Whole-brain imaging of sensory processing in larval zebrafish

Associate Professor Ethan Scott, School of Biomedical Sciences, University of Queensland

Traditionally, neural activity has been monitored in great detail for one or a few cells (as in electrophysiology) or brain-wide by methods that do not provide single-cell resolution (such as functional MRI). The gap between these techniques has made it difficult to observe activity across large populations of neurons while regarding them as individual units. Because the nervous system is, ultimately, a highly interconnected network of neurons, this represents a major blind spot in our ability to describe the functioning brain.

Ethan Scott’s group is interested in the neural mechanisms by which sensory stimuli are encoded and interpreted, and in how inputs from different sensory modalities are integrated in the brain. To address the problem described above, they have adopted optogenetic and microscopic techniques that allow calcium imaging across the entire zebrafish larval brain at single-cell resolution. In the work presented here, they have applied sensory stimuli to intact, alert larvae while observing the genetically-encoded calcium indicator GCaMP6. With house-built selective plane illumination microscopes (SPIM), they have observed large populations of neurons representing nearly the entire brain.

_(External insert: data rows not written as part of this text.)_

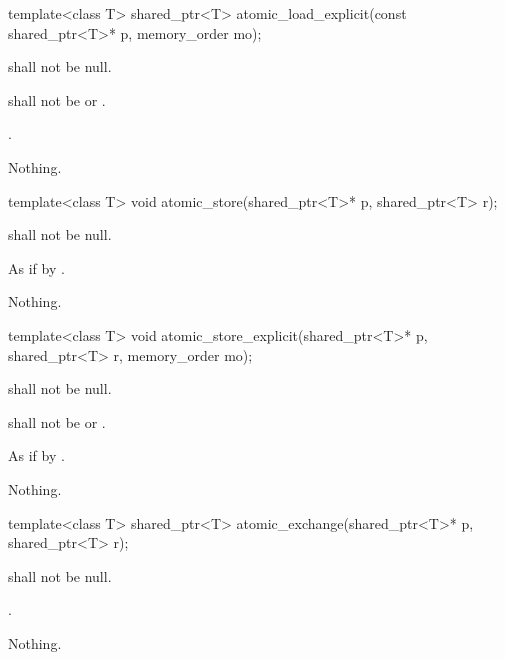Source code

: %
\begin{itemdecl}
template<class T>
  shared_ptr<T> atomic_load_explicit(const shared_ptr<T>* p, memory_order mo);
\end{itemdecl}

\begin{itemdescr}
\pnum
\requires {} shall not be null.

\pnum
\requires {} shall not be  or .

\pnum
\returns {}.

\pnum
\throws Nothing.
\end{itemdescr}

%
\begin{itemdecl}
template<class T>
  void atomic_store(shared_ptr<T>* p, shared_ptr<T> r);
\end{itemdecl}

\begin{itemdescr}
\pnum
\requires {} shall not be null.

\pnum
\effects As if by .

\pnum
\throws Nothing.
\end{itemdescr}

%
\begin{itemdecl}
template<class T>
  void atomic_store_explicit(shared_ptr<T>* p, shared_ptr<T> r, memory_order mo);
\end{itemdecl}

\begin{itemdescr}
\pnum
\requires {} shall not be null.

\pnum
\requires {} shall not be  or .

\pnum
\effects As if by .

\pnum
\throws Nothing.
\end{itemdescr}

%
\begin{itemdecl}
template<class T>
  shared_ptr<T> atomic_exchange(shared_ptr<T>* p, shared_ptr<T> r);
\end{itemdecl}

\begin{itemdescr}
\pnum
\requires {} shall not be null.

\pnum
\returns {}.

\pnum
\throws Nothing.
\end{itemdescr}

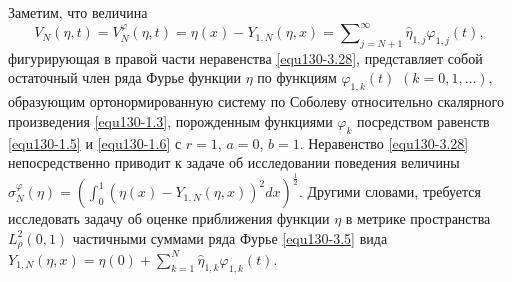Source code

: Заметим,  что величина
\begin{equation}\label{equ130-3.30}
 V_N(\eta,t)=V_N^\varphi(\eta,t)=\eta(x)- Y_{1,N}(\eta,x)
=\sum\nolimits_{j=N+1}^\infty \hat \eta_{1,j}\varphi_{1,j}(t),
\end{equation}
  фигурирующая в правой части неравенства \eqref{equ130-3.28}, представляет собой остаточный член ряда Фурье функции $\eta$ по функциям $\varphi_{1,k}(t)$ $(k=0,1,\ldots)$, образующим ортонормированную систему по Соболеву относительно скалярного произведения \eqref{equ130-1.3}, порожденным  функциями $\varphi_k$ посредством равенств \eqref{equ130-1.5} и \eqref{equ130-1.6} с $r=1$, $a=0$, $b=1$.  Неравенство \eqref{equ130-3.28} непосредственно приводит к  задаче об исследовании поведения величины $\sigma_N^\varphi(\eta)=(\int_{0}^1(\eta(x)- Y_{1,N}(\eta,x))^2 dx)^\frac12$.
Другими словами, требуется исследовать задачу об оценке приближения функции $\eta$ в метрике пространства $L^2_{\rho}(0,1)$ частичными суммами   ряда Фурье \eqref{equ130-3.5} вида $Y_{1,N}(\eta,x)= \eta(0)+ \sum\nolimits_{k=1}^N \hat \eta_{1,k}\varphi_{1,k}(t).$







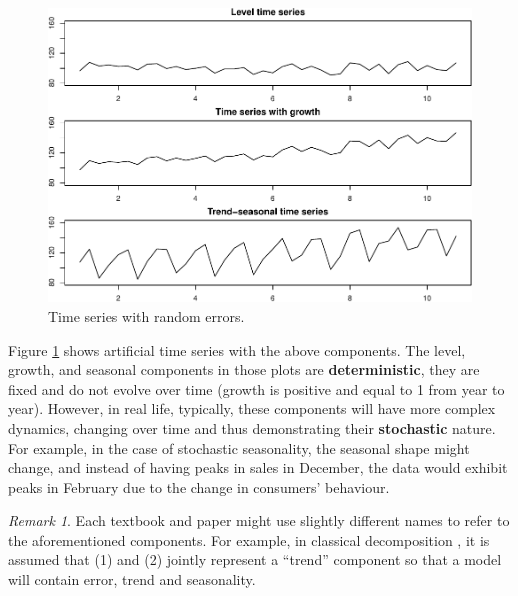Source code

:\documentclass[]{book}
\theoremstyle{definition}
\theoremstyle{definition}
\theoremstyle{definition}
\theoremstyle{definition}
\theoremstyle{remark}
\newtheorem*{remark}{Remark}
\begin{document}
\begin{figure}
\centering
\includegraphics{Svetunkov--2022----ADAM_files/figure-latex/allExample-1.pdf}
\caption{\label{fig:allExample}Time series with random errors.}
\end{figure}

Figure \ref{fig:allExample} shows artificial time series with the above components. The level, growth, and seasonal components in those plots are \textbf{deterministic}, they are fixed and do not evolve over time (growth is positive and equal to 1 from year to year). However, in real life, typically, these components will have more complex dynamics, changing over time and thus demonstrating their \textbf{stochastic} nature. For example, in the case of stochastic seasonality, the seasonal shape might change, and instead of having peaks in sales in December, the data would exhibit peaks in February due to the change in consumers' behaviour.

\begin{remark}
Each textbook and paper might use slightly different names to refer to the aforementioned components. For example, in classical decomposition \citep{Persons1919}, it is assumed that (1) and (2) jointly represent a ``trend'' component so that a model will contain error, trend and seasonality.
\end{remark}
\end{document}
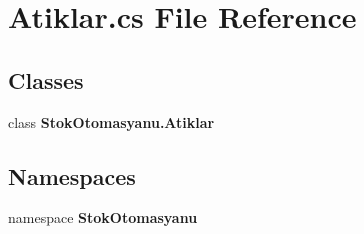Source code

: \section{Atiklar.\+cs File Reference}
\label{_atiklar_8cs}
\subsection*{Classes}
\begin{DoxyCompactItemize}
\item 
class \textbf{ Stok\+Otomasyanu.\+Atiklar}
\end{DoxyCompactItemize}
\subsection*{Namespaces}
\begin{DoxyCompactItemize}
\item 
namespace \textbf{ Stok\+Otomasyanu}
\end{DoxyCompactItemize}
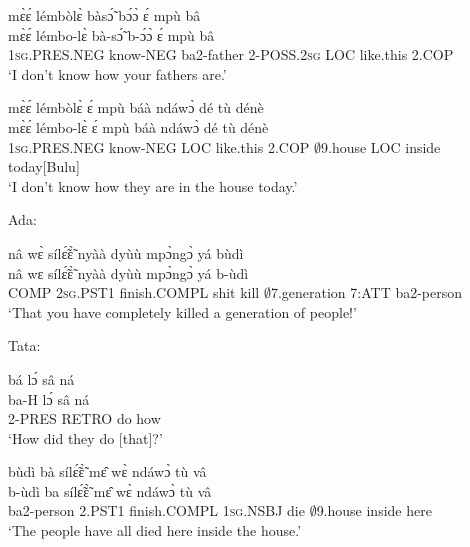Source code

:\begin{exe} 
\exN\label{215}
  \glll mɛ̀ɛ́ lémbòlɛ̀ bàsɔ̃́ bɔ́ɔ̀ ɛ́ mpù bâ \\
       mɛ̀ɛ́ lémbo-lɛ̀ bà-sɔ̃́ b-ɔ́ɔ̀ ɛ́ mpù bâ \\
       1\textsc{sg}.PRES.NEG know-NEG ba2-father 2-POSS.2\textsc{sg} LOC like.this 2.COP  \\
    \trans `I don't know how your fathers are.'
\end{exe}

\begin{exe} 
\exN\label{216}
  \glll mɛ̀ɛ́ lémbòlɛ̀ ɛ́ mpù báà ndáwɔ̀ dé tù dénè \\
      mɛ̀ɛ́ lémbo-lɛ̀ ɛ́ mpù báà ndáwɔ̀ dé tù dénè \\
        1\textsc{sg}.PRES.NEG know-NEG LOC like.this 2.COP $\emptyset$9.house LOC inside today[Bulu]  \\
    \trans `I don't know how they are in the house today.'
\end{exe}

\noindent Ada:

\begin{exe} 
\exN\label{217} 
  \glll nâ wɛ̀ sílɛ̃́ɛ̃̀ nyàà dyùù mpɔ̀ngɔ̀ yá bùdì\\
        nâ wɛ sílɛ̃́ɛ̃̀ nyàà dyùù mpɔ̀ngɔ̀ yá b-ùdì\\
         COMP 2\textsc{sg}.PST1 finish.COMPL shit kill $\emptyset$7.generation 7:ATT ba2-person\\
    \trans `That you have completely killed a generation of people!'
\end{exe}

\noindent Tata:

\begin{exe} 
\exN\label{218}
  \glll bá lɔ́ sâ ná \\
        ba-H lɔ́ sâ ná \\
         2-PRES RETRO do how \\
    \trans `How did they do [that]?'
\end{exe}

\begin{exe} 
\exN\label{219}
  \glll bùdì bà sílɛ̃́ɛ̃̀ mɛ̂ wɛ̀ ndáwɔ̀ tù vâ \\
        b-ùdì ba sílɛ̃́ɛ̃̀ mɛ̂ wɛ̀ ndáwɔ̀ tù vâ \\
       ba2-person 2.PST1 finish.COMPL 1\textsc{sg}.NSBJ die $\emptyset$9.house inside here  \\
    \trans `The people have all died here inside the house.'
\end{exe}


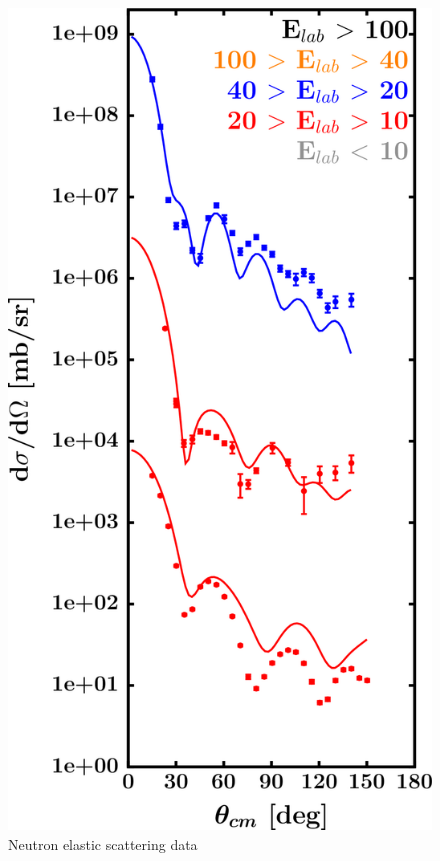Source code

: \begin{figure}[H]
\begin{minipage}{0.45\textwidth}
        \includegraphics[width=1.0\textwidth]{figures/sn124_neutronElastic.png}
        \caption{Neutron elastic scattering data}
        \label{DOMFitData_sn124_neutron_elastic}
    \end{minipage}
\end{figure}

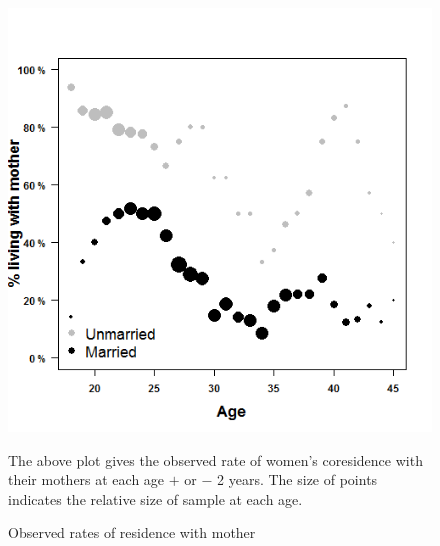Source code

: \documentclass[10pt]{article}
\begin{document}
\begin{figure}[!tb]
    \centering
    \includegraphics[scale=.7]{images/obs_crmom}
\caption{Observed rates of residence with mother \label{fig:obs_crmom} }
\medskip
The above plot gives the observed rate of women's coresidence with their mothers at each age $+$ or $-$ 2 years.  The size of points indicates the relative size of sample at each age.
\end{figure}  
\end{document}
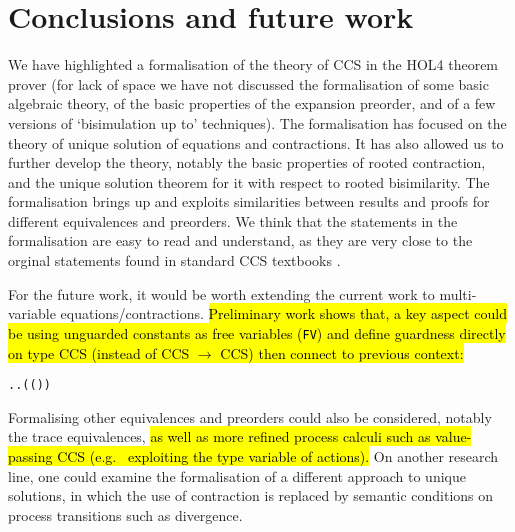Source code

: 
\section{Conclusions and future work}
\label{s:concl}

We have highlighted a formalisation of the theory of CCS in the 
HOL4 theorem prover (for lack of space we have not discussed 
the formalisation of some basic algebraic theory, of the basic
properties of the expansion preorder,   and of a few
 versions of `bisimulation up to'
techniques). %
The formalisation has focused on the theory of
unique solution of equations and contractions. 
It has also allowed us to further develop the theory,
notably the basic properties of rooted contraction, and the unique
solution theorem for it with respect to rooted bisimilarity. 
The formalisation brings up and exploits similarities between results
and proofs for different equivalences and preorders. 
We think that the statements in the formalisation are easy to read and
understand, as they are very close to the orginal statements found in
standard CCS textbooks \cite{Gorrieri:2015jt,Mil89}.

For the future work, it would be worth extending the current work
to multi-variable equations/contractions. \hl{Preliminary work shows that,
a key aspect could be using unguarded constants as free variables
(\texttt{FV}) and define guardness directly on type CCS (instead of CCS
$\rightarrow$ CCS) then connect to previous context:}
\begin{alltt}
\HOLTokenTurnstile{}   \HOLSymConst{\HOLTokenEquiv{}}
   \HOLSymConst{\HOLTokenForall{}}.  \HOLSymConst{\HOLTokenIn{}}   \HOLSymConst{\HOLTokenImp{}} \HOLSymConst{\HOLTokenForall{}}.   \HOLSymConst{\HOLTokenConj{}} ( ( ) \HOLSymConst{=} ) \HOLSymConst{\HOLTokenImp{}}  
\end{alltt}

Formalising other equivalences and preorders could also be considered,
notably the trace equivalences, \hl{as well as more refined process
calculi such as value-passing CCS (e.g.~ exploiting the type variable
of actions).}
%
On another research line, one could examine the formalisation of a different
approach \cite{DurierHS17} to unique
solutions, in which the use of contraction is
replaced by semantic conditions on process transitions such as
divergence.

This presentation will provide an overview of this approach, including its strengths and limitations.  Examples of recent work will include descriptions of the neural processing underlying vision, audition, vestibular perception, and water-flow detection, as well as the neural integration of stimuli across these modalities.  It will also include the Scott lab’s preliminary work using this approach to study sensory processing in models of psychiatric disease, using fmr1 mutant zebrafish as an example.

Associate Professor Ethan Scott has a Bachelor of Science from the University of North Carolina - Chapel Hill, where he studied molecular genetics. His PhD, from Stanford University under the mentorship of Liqun Luo, was based on the development of genetic techniques for studying the nervous system, and on the use of those techniques to study neurodevelopment and neuroanatomy. As a postdoctoral fellow at the University of California - San Francisco in the lab of Herwig Baier, A/Prof Scott developed novel genetic approaches for describing the anatomy, connectivity, physiology, and behavioural relevance of neural circuits in zebrafish. Since 2007, he has been a Lecturer, Senior Lecturer, ARC Future Fellow, and Associate Professor in the School of Biomedical Sciences at the University of Queensland. At UQ, he has continued his work of using genetic and transgenic techniques to study the structure and behavioural function of the nervous system at the cellular and circuit level.